Willing to admit when s/he didn't know something.
(And to point you to books or people who might know.) That marked the two absolute best teachers I ever knew. If you've got a teacher who will do that, it makes up for a multitude of defects.

The very best was teaching a subject not hers (Bio teacher teaching Chem), finished the entire curriculum two weeks before end of term, and the students did better at the state-mandated tests than the students with the regular chem teacher (who wasn't bad). Plus, very relaxing class, fair amount of off-curriculum student-chosen material. Astounding.

Bad?

Math teacher who put wrong computations on the chalkboard, and then was hostile and refused to be corrected when they were pointed out. This is *math*, it's not as if it was debatable. Should certainly have been retired long ago, as I suspect she had become senile; this class probably made math-phobics out of hundreds of otherwise perfectly good math students.

English teacher who, in middle school, assigned homework containing literally impossible requirements like "Use this word in a sentence in a way which makes it absolutely clear what it means, but without defining it" (and she interpreted "definining it" very loosely and "absolutely clear" very strictly) -- assigned other homework which, while not impossible, would have been difficult for graduate school students (according to a college professor).
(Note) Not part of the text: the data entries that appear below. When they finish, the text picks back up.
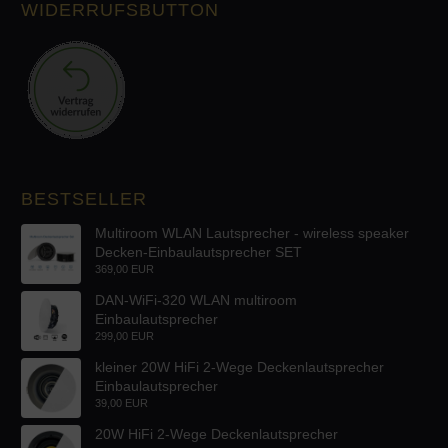
WIDERRUFSBUTTON
BESTSELLER
Multiroom WLAN Lautsprecher - wireless speaker
Decken-Einbaulautsprecher SET
369,00 EUR
DAN-WiFi-320 WLAN multiroom
Einbaulautsprecher
299,00 EUR
kleiner 20W HiFi 2-Wege Deckenlautsprecher
Einbaulautsprecher
39,00 EUR
20W HiFi 2-Wege Deckenlautsprecher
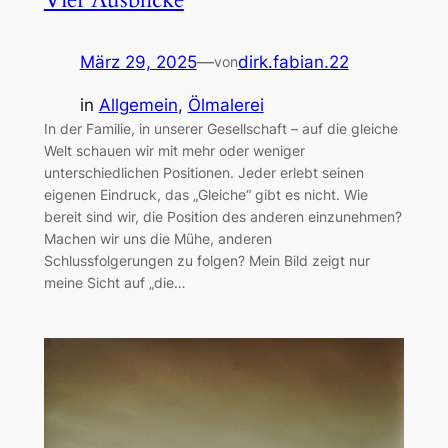
März 29, 2025
—
dirk.fabian.22
von
in
Allgemein
, 
Ölmalerei
In der Familie, in unserer Gesellschaft – auf die gleiche
Welt schauen wir mit mehr oder weniger
unterschiedlichen Positionen. Jeder erlebt seinen
eigenen Eindruck, das „Gleiche“ gibt es nicht. Wie
bereit sind wir, die Position des anderen einzunehmen?
Machen wir uns die Mühe, anderen
Schlussfolgerungen zu folgen? Mein Bild zeigt nur
meine Sicht auf „die…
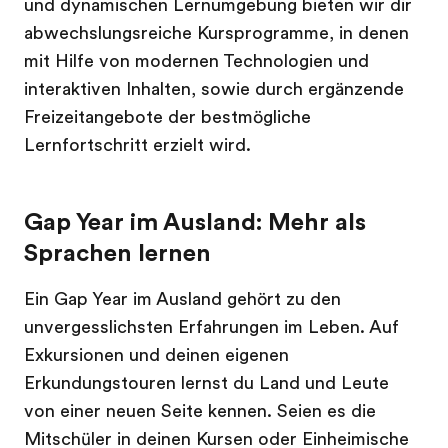
und dynamischen Lernumgebung bieten wir dir
abwechslungsreiche Kursprogramme, in denen
mit Hilfe von modernen Technologien und
interaktiven Inhalten, sowie durch ergänzende
Freizeitangebote der bestmögliche
Lernfortschritt erzielt wird.
Gap Year im Ausland: Mehr als
Sprachen lernen
Ein Gap Year im Ausland gehört zu den
unvergesslichsten Erfahrungen im Leben. Auf
Exkursionen und deinen eigenen
Erkundungstouren lernst du Land und Leute
von einer neuen Seite kennen. Seien es die
Mitschüler in deinen Kursen oder Einheimische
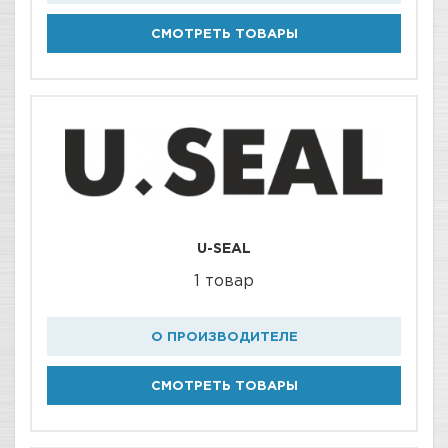
СМОТРЕТЬ ТОВАРЫ
U-SEAL
1 товар
О ПРОИЗВОДИТЕЛЕ
СМОТРЕТЬ ТОВАРЫ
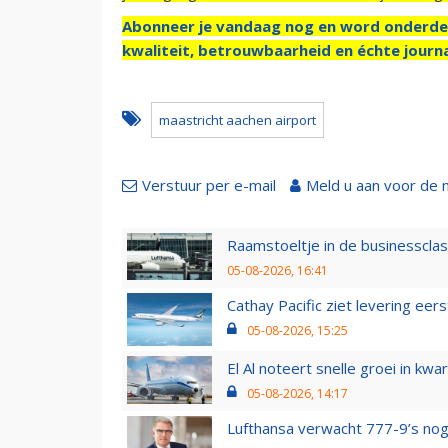
Abonneer je vandaag nog en word onderde
kwaliteit, betrouwbaarheid en échte journa
maastricht aachen airport
Verstuur per e-mail
Meld u aan voor de 
Raamstoeltje in de businessclas
05-08-2026, 16:41
Cathay Pacific ziet levering ee
05-08-2026, 15:25
El Al noteert snelle groei in k
05-08-2026, 14:17
Lufthansa verwacht 777-9’s nog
To top it off she would have fits of rage and yell at students. Weirdly, in a different class where she was not allowed to assign homework, she was OK.

High school teacher who completely lost control of the class very early; rest of class spent the year causing trouble, throwing things at me and the one other person who actually wanted to learn anything, all of us learned nothing, and largely forgot the previous year's material. Godawful.

Then there was the teacher who, in response to my asking a few questions on the first day, invented a list of 'insubordination' charges and sent me to the vice-principal's office the second day as I was walking in. My dad really blew up at the vice-principal and the teacher for that one and I ended up in another class almost immediately, but that's another "should have been fired" case.

At least I avoided the physically abusive teachers....

There were a lot of teachers in between these extremes, most of whom I'd call "good but not great". They answered questions: if not always very well, at least they tried; they basically knew what they were talking about; and they really wanted all their students to learn.

The worst thing is that the other teachers in the department often know about the bad ones, but they won't tell you. Until *after* you tell them that the teacher is a walking disaster -- then they just might confirm it, but they'll never tell you in advance. This was the case with two of the four above: everyone knew, but nobody would tell the students.